Forty years ago, in March of 1981, during the week beginning Monday the 16th and continuing through Friday the 20th, Throbbing Gristle occupied a residency at the prestigious Italian National Radio’s RAI Studios in Rome. They were there as a result of Cosey Fanni Tutti being referred to the institution by Robert Wyatt when it was looking for contributors for a project based on the concept of a “Journey Through a Body”. Once offered the commission, the opportunity quickly extended to include the entire TG ensemble. The group then traveled to Italy and began work on what would become their final studio album before terminating the TG mission following their last live performance in San Francisco on the 29th of May that year.
The constraints conceived for this project had TG recording one completely improvised composition per day for a total of five pieces corresponding to the basic body parts, though there appears to be no documentation on how each track corresponds to which part. Because, as Cosey recollected in her Art Sex Magic autobiography, the studio techs were essentially “useless”, being either stoned or drunk most of the time, TG were pretty much left to their own devices while recording. Having traveled with only a few bits of their own gear, the group primarily relied upon whatever instruments, effects and production tools were available in the RAI studio. They had made no advance preparations for any of the recordings and each day’s work was mixed to its final form at the end of that day with no further production, remixing or overdubs done after that. Following the completion of the sessions, RAI refused to release the master tapes to the group and only provided a cassette dub of the recordings. The album was then unofficially released in 1982 by Walter Ulbricht Schallfolien, and remained a scarce, occasionally bootlegged rarity until Mute & Industrial Records finally acquired the masters and issued an official version of the album on CD in 1993. They wouldn’t release an official vinyl version until 2018.
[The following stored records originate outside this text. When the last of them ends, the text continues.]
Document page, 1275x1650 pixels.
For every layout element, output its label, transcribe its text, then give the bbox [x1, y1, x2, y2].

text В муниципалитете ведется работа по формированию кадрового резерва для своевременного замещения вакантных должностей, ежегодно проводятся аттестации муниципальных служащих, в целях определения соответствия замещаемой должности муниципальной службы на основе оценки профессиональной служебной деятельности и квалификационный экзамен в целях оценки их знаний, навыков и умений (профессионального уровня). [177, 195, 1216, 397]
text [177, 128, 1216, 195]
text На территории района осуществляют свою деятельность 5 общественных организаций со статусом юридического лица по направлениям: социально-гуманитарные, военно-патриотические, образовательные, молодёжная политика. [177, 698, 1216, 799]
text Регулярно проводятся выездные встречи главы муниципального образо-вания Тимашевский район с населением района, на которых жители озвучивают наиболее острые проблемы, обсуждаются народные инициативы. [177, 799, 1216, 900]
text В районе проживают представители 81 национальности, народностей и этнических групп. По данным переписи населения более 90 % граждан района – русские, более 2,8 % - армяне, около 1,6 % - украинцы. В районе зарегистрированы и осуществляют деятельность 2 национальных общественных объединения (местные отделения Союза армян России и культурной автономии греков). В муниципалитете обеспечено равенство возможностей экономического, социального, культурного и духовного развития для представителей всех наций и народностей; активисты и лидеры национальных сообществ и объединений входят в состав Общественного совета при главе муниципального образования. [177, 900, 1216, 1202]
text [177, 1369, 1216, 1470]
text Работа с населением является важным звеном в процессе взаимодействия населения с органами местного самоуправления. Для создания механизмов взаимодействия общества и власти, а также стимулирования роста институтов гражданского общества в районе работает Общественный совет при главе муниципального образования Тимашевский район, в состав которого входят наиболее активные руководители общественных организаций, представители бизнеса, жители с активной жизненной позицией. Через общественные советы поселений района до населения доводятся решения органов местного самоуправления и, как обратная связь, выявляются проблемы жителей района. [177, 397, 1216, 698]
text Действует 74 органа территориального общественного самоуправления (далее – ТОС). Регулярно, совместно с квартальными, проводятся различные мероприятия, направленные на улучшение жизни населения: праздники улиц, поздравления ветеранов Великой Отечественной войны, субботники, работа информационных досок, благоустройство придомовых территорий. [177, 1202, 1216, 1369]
As mentioned, the album consists of 5 mostly instrumental sections, each offering a distinct mood and style. The album opens with the sprawling, harrowing medical nightmare, Medicine, clocking in at an imposing 15+ minutes. Its layers of beeping monitors, wheezing air pumps and general hospital room discord put the listener on life support in the role of a patient in medical stasis. From there, things get erotic as a plodding, vaguely funky drum machine accompanies sounds of sexual copulation and occasional spoken word overdubs from Genesis. The mood gets lighter and more serene in the third movement as we get TG’s most literal homage to Martin Deny in the form of Exotic Functions, complete with bird calls and waterfalls. The penultimate section does an abrupt about-face into brute force and aggression before the album resolves in the final section with a dreamy kaleidoscope of piano noodling which sounds very much like an ancestral precursor to a Psychic TV piece, Mirrors, which would be recorded using a strikingly similar template a few years later as a soundtrack to the short film of the same name by Derek Jarman.
Overall, the sound of Journey Through a Body is idiosyncratic, even by TG’s standards. Being created using facilities, instruments and tools other than the usual Industrial Studios setup meant that the textures and ambiences achieved all feel and sound quite different from anything the group had created before. While there are distinctly “TG” style performance techniques on display, the result feels alien and dissociative given the unfamiliar sound palette. Hearing pianos and other acoustic elements integrated into the TG sound is almost jarring. There was also something of a gap for the band in terms of being in the studio together. Their last album, Heathen Earth, had been recorded just over a year prior to this, in February of 1980, and the only other studio work they’d dune after that was recording the double 7” releases (Adrenalin/Distant Dreams, Subhuman/Something Came Over Me), synchronously released in October of 1980. As such, the group hadn’t been spending a lot of time in the studio together and, indeed, their personal relationships were nearing their breaking point as the conflict between Gen and Cosey & Chris became more entrenched. One can only wonder what the mood was like in the studio for these sessions and how their personal issues may have contributed to the overall feel of the album.
As previously stated, Journey Through a Body would be the final studio recording of TG before their split. The group would not set foot in a studio together again until March of 2004, almost exactly 23 years later, to record the TG NOW EP in preparation for their live performing return later that year. For many years, Journey Through a Body existed in a twilight of bootlegs and mythology before being reclaimed by the band and made an official part of its canon. It is often considered their least popular recording, though to be fair, its genesis and manifestation were unique and the results offer a distinct perspective on their approach as seen through the prism of a decidedly foreign environment and tool set. It still managed to capture TG in all their varieties, from creeping insidiousness to seductive enchantment to brutal assault.